Several residents are urging the Montgomery County Council to allocate $150,000 to hire an airspace expert to analyze potential solutions to Federal Aviation Administration flight path changes that have created ongoing noise problems in Bethesda-area neighborhoods.
The hiring of an airspace expert, if funded, would be the latest effort by county officials to attempt to address complaints from residents about the noise they say has resulted from the flight path changes that began in 2015.
Over the past three years, county officials have tried pleading with the federal agency to reverse the flight path changes and recommended changes through a regional working group that includes Northern Virginia and Washington, D.C., residents. The county also is supporting a state lawsuit against the federal agency over the flight paths.
The FAA has previously stated it changed the flight paths to and from Reagan National Airport to streamline air traffic into “super highways” in an effort to reduce fuel costs and increase safety. The changes resulted in airplanes flying a concentrated and lower route over neighborhoods in Potomac, Cabin John and Bethesda. Previously the departing and arriving planes would travel over a broader area of Montgomery County and followed a flight path that directed many planes over the Potomac River.
“Our neighborhoods have been devastated by airplane noise,” Janelle Wright, a leader of the Montgomery County Quiet Skies Coalition, said Tuesday during a public forum on the county’s proposed $5.6 billion fiscal 2019 operating budget in Rockville. “Over 400 airplanes every day are flying in a precise path over our communities.”
The residents asked council members during the hearing to fund the airspace expert, who would be expected to present solutions addressing the noise issues to the FAA.

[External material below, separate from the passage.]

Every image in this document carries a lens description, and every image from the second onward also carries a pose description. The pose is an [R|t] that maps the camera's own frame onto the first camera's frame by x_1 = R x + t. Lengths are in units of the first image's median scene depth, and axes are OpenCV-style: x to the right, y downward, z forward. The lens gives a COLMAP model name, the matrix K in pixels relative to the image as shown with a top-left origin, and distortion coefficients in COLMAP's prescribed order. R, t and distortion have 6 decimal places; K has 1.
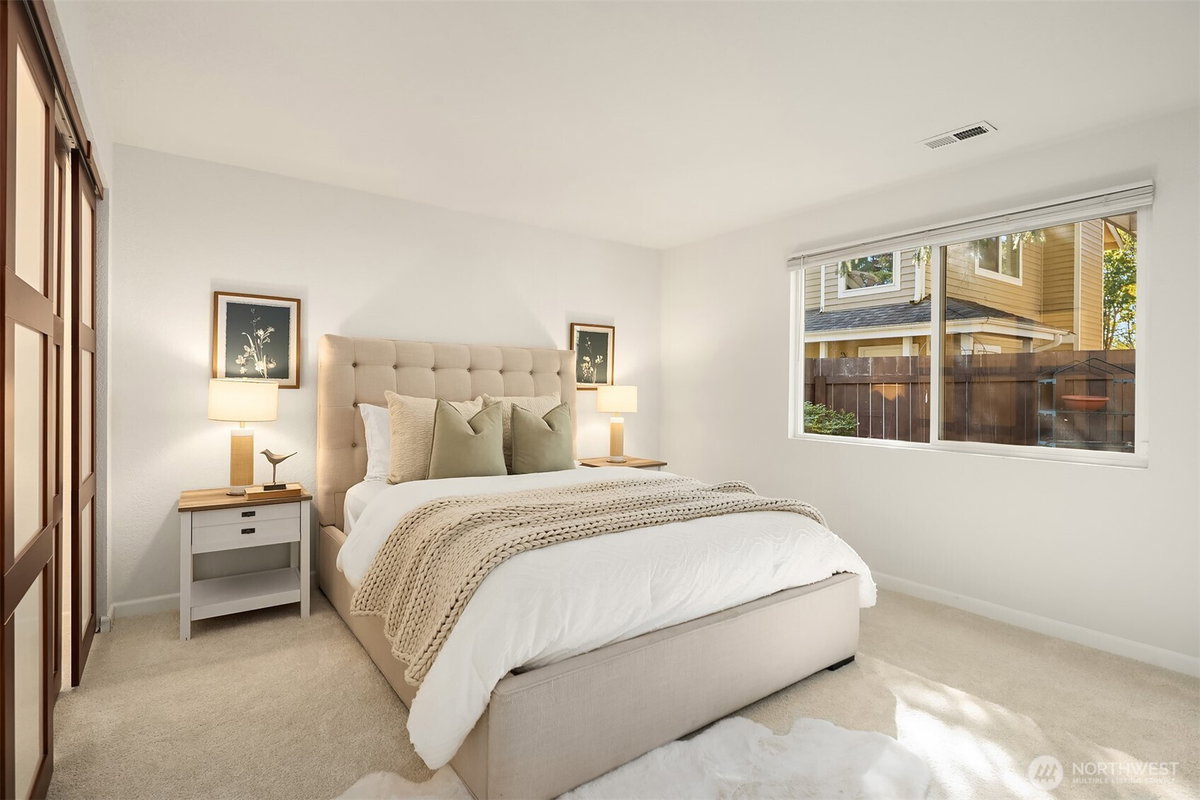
lens RADIAL K [[584.9, 0, 600.7], [0, 584.9, 392.9], [0, 0, 1]] dist [0.008235, -0.006815]
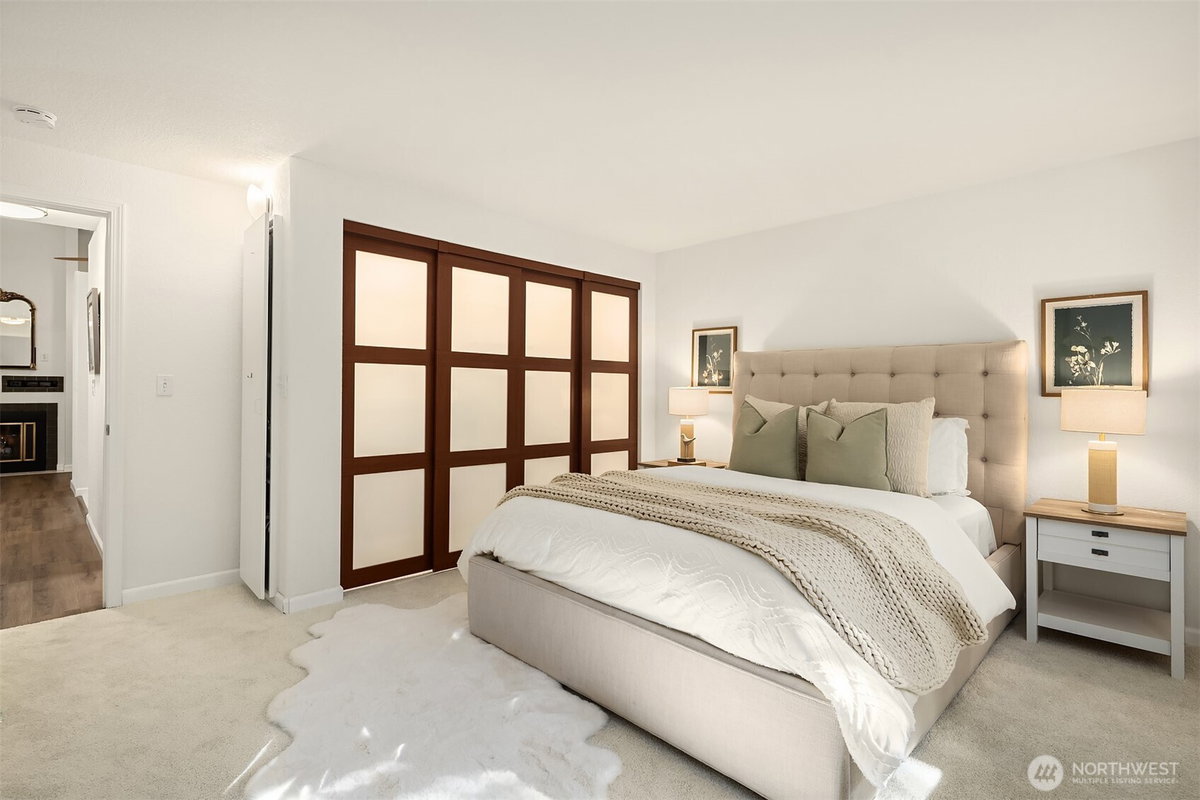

Prior to the public hearing Tuesday night, council President Hans Riemer and member Roger Berliner sent a memo Friday to other council members suggesting the council add $150,000 to the 2019 operating budget to fund airspace consultant work.
Riemer and Berliner wrote in their memo that the outcome of the state lawsuit is unknown and the regional working group has been an ineffective forum for getting the federal agency to address the noise issues.
“Airspace consultants have been hired by other communities facing similar issues in order to develop new flight path proposals for the FAA,” the council members wrote. “This subject matter expert would be better equipped to engage with FAA officials about the complexities of alternative flight path and flight procedure development.”
William Noonan, a Cabin John resident, said Tuesday that he worked six days each week for several decades to be able to purchase his home in the neighborhood when he was about 50 years old.
He said he had enjoyed outdoor barbecue dinners with his family and gardening in his yard—until the airplane noise began.
“The planes are so loud that when I try to enjoy one of those barbecue dinners with my family, we all have to raise our voices in order to hear each other,” Noonan told the council. “In the evening, if we want to catch a half hour of Netflix and relax, we have to turn up the TV.”
He said he has to close all the windows and wear headphones to block the noise when he occasionally works from home.
Paula Curran, administrator at the Clara Barton Center for Children in Cabin John, said the preschool’s windows occasionally rattle from airplane noise.
“This is not a faint sound like of an airplane or a helicopter in the distance,” Curran said. “This noise is so loud we can’t be outside to raise the flag, say the Pledge of Allegiance, sing songs and have normal conversations.”
The council is continuing to take residents’ testimony on the operating budget at three more public hearings this week. Each year the council reviews the budget proposal transferred by the county executive and typically approves its version of the budget by late May.